Taylor Blau <me@xxxxxxxxxxxx> · Wed, 29 Jun 2022 16:22:04 -0400

On Tue, Jun 28, 2022 at 02:29:50PM +0530, Abhradeep Chakraborty wrote:
> Taylor Blau <me@xxxxxxxxxxxx> wrote:
>
> > ...exactly my thoughts, too. It's possible that it would be faster to
> > key this search on the object_id "oid" above, and then convert each of
> > the entries in the lookup table from a uint32_t into an object_id by
> > calling nth_bitmap_object_oid() repeatedly.
> >
> > I *think* that what Abhradeep wrote here is going to be faster more
> > often than not since it makes more efficient use of the page cache
> > rather than switching between reads across different memory mapped
> > regions at each point in the binary search.
> >
> > But of course that depends on a number of factors. Abhradeep: if you're
> > up for it, I think it would be worth trying it both ways and seeing if
> > one produces a meaningful speed-up or slow-down over the other. Like I
> > said: my guess is that what you have now will be faster, but I don't
> > have a clear sense that that is true without trying it both ways ;-).
>
> Ok. Let me try both the ways. In my opinion, I think my version has
> less searching and less computation. So, I want to stick with this
> version. But I also like to try the other one once so that we can
> get the best out of these two.

Yeah, I agree with your general sense that the version as written is
going to be faster. We're comparing a smaller datatype (IOW, a 4-byte
integer that can be checked for equality in a single instruction,
instead of comparing two 20-byte OIDs), and likely flushing the cache
far less often.

But having two concrete implementations to compare will help us know for
a fact that our intuition is correct.

I'll be curious to see what you find here!

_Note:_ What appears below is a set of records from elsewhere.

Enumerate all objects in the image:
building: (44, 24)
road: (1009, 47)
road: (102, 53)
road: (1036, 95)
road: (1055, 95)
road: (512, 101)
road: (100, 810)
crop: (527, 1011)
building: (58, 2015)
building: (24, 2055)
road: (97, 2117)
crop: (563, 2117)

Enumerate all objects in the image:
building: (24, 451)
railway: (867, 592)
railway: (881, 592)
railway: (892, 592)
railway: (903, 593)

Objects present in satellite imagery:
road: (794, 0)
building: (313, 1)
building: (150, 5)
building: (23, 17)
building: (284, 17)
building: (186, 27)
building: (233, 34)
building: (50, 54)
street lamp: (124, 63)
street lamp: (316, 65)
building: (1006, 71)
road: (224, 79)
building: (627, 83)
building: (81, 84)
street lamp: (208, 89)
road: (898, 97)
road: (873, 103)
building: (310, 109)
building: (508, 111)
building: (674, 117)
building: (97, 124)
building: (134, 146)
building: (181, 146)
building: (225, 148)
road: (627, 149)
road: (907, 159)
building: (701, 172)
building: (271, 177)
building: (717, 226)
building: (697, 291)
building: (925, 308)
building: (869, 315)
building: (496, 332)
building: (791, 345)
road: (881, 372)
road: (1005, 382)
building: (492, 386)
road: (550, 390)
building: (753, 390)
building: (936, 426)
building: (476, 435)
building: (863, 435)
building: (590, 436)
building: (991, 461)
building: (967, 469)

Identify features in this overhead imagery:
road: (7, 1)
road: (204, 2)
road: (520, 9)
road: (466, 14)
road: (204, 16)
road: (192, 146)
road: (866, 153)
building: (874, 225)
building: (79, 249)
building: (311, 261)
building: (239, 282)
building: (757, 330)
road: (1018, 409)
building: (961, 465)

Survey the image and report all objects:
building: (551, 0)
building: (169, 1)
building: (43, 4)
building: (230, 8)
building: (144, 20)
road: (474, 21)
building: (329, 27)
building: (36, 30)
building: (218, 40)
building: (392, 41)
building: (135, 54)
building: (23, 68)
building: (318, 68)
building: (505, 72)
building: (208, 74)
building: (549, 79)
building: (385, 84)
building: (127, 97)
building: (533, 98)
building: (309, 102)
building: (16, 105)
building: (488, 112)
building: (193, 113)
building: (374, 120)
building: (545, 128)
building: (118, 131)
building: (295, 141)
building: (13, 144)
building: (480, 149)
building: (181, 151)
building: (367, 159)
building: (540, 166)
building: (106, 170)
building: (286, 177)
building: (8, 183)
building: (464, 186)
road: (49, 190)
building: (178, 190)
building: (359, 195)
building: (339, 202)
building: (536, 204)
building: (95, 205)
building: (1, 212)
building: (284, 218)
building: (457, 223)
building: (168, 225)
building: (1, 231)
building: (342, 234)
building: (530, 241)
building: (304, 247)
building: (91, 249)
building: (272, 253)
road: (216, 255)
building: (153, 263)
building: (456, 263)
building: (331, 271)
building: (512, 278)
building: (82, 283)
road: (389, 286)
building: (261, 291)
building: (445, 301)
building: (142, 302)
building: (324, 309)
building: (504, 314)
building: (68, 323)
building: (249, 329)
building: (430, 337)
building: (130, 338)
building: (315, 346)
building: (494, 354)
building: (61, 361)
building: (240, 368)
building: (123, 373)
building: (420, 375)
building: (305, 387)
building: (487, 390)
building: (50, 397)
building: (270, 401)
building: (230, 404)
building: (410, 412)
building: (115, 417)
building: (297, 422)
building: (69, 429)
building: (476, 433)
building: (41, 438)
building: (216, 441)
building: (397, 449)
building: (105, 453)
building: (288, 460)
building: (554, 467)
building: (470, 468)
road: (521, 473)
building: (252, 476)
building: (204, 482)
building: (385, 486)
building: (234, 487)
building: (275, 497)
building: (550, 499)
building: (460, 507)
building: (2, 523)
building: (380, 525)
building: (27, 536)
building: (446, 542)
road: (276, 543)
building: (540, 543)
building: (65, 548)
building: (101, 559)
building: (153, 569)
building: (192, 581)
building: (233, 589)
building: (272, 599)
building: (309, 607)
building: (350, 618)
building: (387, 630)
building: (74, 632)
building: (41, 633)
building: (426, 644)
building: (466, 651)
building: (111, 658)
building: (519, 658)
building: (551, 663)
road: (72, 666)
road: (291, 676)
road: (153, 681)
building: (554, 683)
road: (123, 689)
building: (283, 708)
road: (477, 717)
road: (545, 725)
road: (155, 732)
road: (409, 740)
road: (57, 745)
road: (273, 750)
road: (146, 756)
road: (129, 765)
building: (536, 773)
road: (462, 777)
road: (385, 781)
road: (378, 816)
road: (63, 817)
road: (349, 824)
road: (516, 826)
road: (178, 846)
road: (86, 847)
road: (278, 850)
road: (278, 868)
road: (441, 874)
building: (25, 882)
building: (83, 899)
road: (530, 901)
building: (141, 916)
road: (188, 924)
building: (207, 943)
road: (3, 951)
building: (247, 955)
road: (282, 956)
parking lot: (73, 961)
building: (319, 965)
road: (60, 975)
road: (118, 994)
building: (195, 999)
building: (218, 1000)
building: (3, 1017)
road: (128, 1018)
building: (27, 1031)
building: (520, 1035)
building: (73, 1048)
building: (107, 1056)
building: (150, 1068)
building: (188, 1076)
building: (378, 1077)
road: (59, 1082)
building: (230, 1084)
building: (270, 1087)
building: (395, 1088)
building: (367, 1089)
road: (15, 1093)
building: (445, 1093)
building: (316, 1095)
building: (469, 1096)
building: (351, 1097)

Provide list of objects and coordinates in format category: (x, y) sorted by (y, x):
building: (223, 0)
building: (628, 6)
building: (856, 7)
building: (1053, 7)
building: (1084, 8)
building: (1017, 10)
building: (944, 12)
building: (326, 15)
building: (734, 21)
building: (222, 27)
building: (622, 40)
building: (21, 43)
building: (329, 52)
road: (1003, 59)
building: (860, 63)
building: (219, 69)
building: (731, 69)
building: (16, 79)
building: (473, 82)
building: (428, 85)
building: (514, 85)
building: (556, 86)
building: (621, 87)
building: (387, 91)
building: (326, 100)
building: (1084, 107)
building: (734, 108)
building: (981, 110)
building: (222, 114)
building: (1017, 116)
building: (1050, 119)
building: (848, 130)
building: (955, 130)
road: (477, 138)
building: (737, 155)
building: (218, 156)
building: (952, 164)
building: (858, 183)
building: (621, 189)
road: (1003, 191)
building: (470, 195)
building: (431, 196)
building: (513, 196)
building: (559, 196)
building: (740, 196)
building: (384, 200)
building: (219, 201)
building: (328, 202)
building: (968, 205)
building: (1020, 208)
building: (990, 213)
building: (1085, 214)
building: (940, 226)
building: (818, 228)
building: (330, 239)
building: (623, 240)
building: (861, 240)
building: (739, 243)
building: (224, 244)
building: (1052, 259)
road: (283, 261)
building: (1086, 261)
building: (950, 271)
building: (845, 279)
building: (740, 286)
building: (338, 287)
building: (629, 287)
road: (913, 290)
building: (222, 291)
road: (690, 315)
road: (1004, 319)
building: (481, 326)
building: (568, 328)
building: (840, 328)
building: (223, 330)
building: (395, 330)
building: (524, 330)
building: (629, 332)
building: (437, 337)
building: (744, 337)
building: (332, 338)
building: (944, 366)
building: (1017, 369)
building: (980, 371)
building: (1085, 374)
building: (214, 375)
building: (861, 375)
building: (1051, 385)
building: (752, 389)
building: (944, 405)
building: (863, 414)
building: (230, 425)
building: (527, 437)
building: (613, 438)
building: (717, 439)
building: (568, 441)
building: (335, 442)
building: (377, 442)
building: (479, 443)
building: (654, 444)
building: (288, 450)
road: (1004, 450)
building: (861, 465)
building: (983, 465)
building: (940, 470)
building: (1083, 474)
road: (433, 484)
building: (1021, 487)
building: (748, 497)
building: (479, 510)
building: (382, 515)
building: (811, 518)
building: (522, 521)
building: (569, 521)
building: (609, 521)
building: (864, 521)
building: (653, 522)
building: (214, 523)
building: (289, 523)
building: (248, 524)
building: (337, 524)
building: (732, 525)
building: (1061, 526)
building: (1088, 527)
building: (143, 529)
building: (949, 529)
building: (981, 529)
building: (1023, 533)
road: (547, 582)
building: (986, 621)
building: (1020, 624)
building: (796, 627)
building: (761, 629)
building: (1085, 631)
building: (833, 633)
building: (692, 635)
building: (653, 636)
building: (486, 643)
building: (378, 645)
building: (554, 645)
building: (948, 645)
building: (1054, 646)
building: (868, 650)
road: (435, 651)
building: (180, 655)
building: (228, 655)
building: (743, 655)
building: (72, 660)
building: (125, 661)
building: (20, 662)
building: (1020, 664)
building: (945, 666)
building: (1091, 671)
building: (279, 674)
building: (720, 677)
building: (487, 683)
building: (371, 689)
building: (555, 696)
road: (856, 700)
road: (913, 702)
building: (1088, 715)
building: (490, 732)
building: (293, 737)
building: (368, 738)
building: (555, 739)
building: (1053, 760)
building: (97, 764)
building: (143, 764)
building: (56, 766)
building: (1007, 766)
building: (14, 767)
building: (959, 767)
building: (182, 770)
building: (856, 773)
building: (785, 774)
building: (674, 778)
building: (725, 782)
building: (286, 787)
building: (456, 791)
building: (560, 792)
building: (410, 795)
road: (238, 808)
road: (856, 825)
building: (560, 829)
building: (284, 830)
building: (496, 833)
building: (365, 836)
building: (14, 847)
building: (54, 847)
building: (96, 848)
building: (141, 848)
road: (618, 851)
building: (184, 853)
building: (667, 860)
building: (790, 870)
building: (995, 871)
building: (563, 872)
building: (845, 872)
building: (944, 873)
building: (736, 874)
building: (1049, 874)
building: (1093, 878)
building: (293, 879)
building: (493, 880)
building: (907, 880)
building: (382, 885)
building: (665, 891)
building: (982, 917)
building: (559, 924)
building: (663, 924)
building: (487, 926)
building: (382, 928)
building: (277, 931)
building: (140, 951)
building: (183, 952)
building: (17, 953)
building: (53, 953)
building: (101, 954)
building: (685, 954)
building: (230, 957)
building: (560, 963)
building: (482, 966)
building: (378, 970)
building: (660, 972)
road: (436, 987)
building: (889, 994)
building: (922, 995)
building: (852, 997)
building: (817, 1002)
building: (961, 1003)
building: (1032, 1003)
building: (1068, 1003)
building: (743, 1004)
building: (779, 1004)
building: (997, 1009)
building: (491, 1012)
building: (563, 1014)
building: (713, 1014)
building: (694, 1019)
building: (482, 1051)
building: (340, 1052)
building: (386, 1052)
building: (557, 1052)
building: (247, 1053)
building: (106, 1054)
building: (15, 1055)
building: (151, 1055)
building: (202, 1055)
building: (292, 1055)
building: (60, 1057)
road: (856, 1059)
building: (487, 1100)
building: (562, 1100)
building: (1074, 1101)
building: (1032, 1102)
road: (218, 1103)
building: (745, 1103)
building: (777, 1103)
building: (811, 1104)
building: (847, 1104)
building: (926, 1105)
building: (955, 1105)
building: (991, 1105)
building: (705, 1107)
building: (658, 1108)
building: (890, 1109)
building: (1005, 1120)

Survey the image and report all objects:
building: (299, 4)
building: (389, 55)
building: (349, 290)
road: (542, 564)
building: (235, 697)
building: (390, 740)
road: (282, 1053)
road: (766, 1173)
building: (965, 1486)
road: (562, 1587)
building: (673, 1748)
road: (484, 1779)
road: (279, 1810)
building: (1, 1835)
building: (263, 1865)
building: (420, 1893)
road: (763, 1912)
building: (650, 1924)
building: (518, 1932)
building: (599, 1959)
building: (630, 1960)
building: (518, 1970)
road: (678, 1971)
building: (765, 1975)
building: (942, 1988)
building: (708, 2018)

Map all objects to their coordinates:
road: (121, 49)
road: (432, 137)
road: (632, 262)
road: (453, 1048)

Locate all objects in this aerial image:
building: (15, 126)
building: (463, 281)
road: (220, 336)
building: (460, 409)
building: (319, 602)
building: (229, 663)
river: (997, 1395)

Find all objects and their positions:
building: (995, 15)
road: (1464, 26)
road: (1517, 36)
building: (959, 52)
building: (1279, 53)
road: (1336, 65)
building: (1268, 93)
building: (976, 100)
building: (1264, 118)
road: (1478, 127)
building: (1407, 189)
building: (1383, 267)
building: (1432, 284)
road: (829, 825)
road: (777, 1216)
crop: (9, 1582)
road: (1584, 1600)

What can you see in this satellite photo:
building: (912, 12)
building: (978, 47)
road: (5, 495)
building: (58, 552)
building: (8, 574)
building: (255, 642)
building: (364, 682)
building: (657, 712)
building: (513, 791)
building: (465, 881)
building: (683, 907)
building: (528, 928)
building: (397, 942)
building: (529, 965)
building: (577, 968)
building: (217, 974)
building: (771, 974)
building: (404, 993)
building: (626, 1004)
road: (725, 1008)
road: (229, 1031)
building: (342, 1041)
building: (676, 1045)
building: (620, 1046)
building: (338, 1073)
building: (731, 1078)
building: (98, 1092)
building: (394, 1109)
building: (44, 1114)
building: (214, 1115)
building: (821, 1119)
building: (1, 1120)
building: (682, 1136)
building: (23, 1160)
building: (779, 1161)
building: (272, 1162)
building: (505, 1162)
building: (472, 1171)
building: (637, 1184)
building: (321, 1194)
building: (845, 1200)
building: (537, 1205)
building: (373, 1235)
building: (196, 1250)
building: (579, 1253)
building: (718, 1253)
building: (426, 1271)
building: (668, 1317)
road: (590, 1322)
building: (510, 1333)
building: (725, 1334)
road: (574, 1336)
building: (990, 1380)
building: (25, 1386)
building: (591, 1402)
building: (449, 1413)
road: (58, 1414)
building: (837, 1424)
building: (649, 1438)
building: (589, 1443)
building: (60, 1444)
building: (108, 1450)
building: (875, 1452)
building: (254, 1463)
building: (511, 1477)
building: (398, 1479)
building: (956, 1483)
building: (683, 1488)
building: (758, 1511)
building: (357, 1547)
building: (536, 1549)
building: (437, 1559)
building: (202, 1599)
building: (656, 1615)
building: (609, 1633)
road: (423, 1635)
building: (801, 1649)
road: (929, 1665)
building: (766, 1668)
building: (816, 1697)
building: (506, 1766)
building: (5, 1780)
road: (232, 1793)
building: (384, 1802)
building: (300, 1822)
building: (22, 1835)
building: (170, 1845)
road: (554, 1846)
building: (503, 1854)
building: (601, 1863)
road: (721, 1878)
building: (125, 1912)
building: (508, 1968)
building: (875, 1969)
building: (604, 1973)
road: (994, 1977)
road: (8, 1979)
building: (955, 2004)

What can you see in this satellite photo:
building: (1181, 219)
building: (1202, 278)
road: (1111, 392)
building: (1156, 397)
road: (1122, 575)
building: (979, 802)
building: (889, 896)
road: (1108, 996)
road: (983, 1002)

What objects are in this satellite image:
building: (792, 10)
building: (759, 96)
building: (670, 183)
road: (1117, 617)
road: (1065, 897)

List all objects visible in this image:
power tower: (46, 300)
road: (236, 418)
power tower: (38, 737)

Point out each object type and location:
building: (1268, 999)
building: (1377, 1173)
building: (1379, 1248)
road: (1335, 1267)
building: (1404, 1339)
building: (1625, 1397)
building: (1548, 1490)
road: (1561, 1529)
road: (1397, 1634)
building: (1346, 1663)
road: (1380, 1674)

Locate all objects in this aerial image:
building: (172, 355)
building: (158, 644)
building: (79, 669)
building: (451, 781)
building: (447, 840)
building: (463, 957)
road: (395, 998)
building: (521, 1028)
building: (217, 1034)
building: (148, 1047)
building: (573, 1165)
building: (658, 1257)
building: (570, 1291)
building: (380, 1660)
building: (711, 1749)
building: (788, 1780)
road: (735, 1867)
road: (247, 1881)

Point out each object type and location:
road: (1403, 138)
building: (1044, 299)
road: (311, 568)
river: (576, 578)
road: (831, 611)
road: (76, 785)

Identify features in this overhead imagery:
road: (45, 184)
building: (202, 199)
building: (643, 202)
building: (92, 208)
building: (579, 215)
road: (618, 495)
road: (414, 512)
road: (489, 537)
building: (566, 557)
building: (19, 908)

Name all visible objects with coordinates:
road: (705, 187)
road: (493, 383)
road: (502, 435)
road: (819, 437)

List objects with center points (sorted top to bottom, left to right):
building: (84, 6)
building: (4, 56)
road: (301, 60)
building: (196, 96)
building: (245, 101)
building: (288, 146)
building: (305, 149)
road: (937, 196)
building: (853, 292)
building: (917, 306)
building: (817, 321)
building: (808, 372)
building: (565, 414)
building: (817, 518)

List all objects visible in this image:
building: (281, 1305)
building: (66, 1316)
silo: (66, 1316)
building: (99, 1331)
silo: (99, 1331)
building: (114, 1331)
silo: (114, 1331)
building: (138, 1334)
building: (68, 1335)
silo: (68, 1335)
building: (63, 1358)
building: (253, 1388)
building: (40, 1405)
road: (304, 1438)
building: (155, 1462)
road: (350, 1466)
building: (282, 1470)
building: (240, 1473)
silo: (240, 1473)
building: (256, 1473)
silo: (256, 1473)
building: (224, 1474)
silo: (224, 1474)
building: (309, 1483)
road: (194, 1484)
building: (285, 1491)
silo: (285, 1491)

> > I think starting off with a small array and then letting it grow
> > according to alloc_nr() would be fine here, since it will grow more and
> > more each time, so the amount of times we have to reallocate the buffer
> > will tail off over time.
>
> What should be the size of that array?

I think some small, power of 2 would be a reasonable choice here.

> > If we were really concerned about it, we could treat the buffer as a
> > static pointer and reuse it over time (making sure to clear out the
> > portions of it we're going to reuse, or otherwise ensuring that we don't
> > read old data). But I doubt it matters much either way in practice: the
> > individual records are small (at just 4 bytes each) and entry_count is
> > often less than 1,000, so I think this probably has a vanishingly small
> > impact.
>
> Before submitting it to the mailing list, I did use the ALLOC_GROW macro
> function. But my version was worse than yours. For every iteration I was
> reallocating the array to support `size+1` positions. But later I drop
> the code as this might be very much expensive.

That shouldn't be the case. When you have a chance, take a look at the
alloc_nr macro, which shows how much memory we allocate at each
step:

    #define alloc_nr(x) (((x)+16)*3/2)

Suppose we allocated 16 slots initially, so nr (the number of entries
stored in the list) is 0 and alloc (the number of entries allocated) is
16. Then when we try to add the 17th item, we'll pass 16 to alloc_nr
which will allocate 48 slots. Then 96, then 168, and so on.

We only have to reallocate and copy the array when nr > alloc, which
should be fairly infrequently, and happens less and less often the
larger the array grows.

Thanks,
Taylor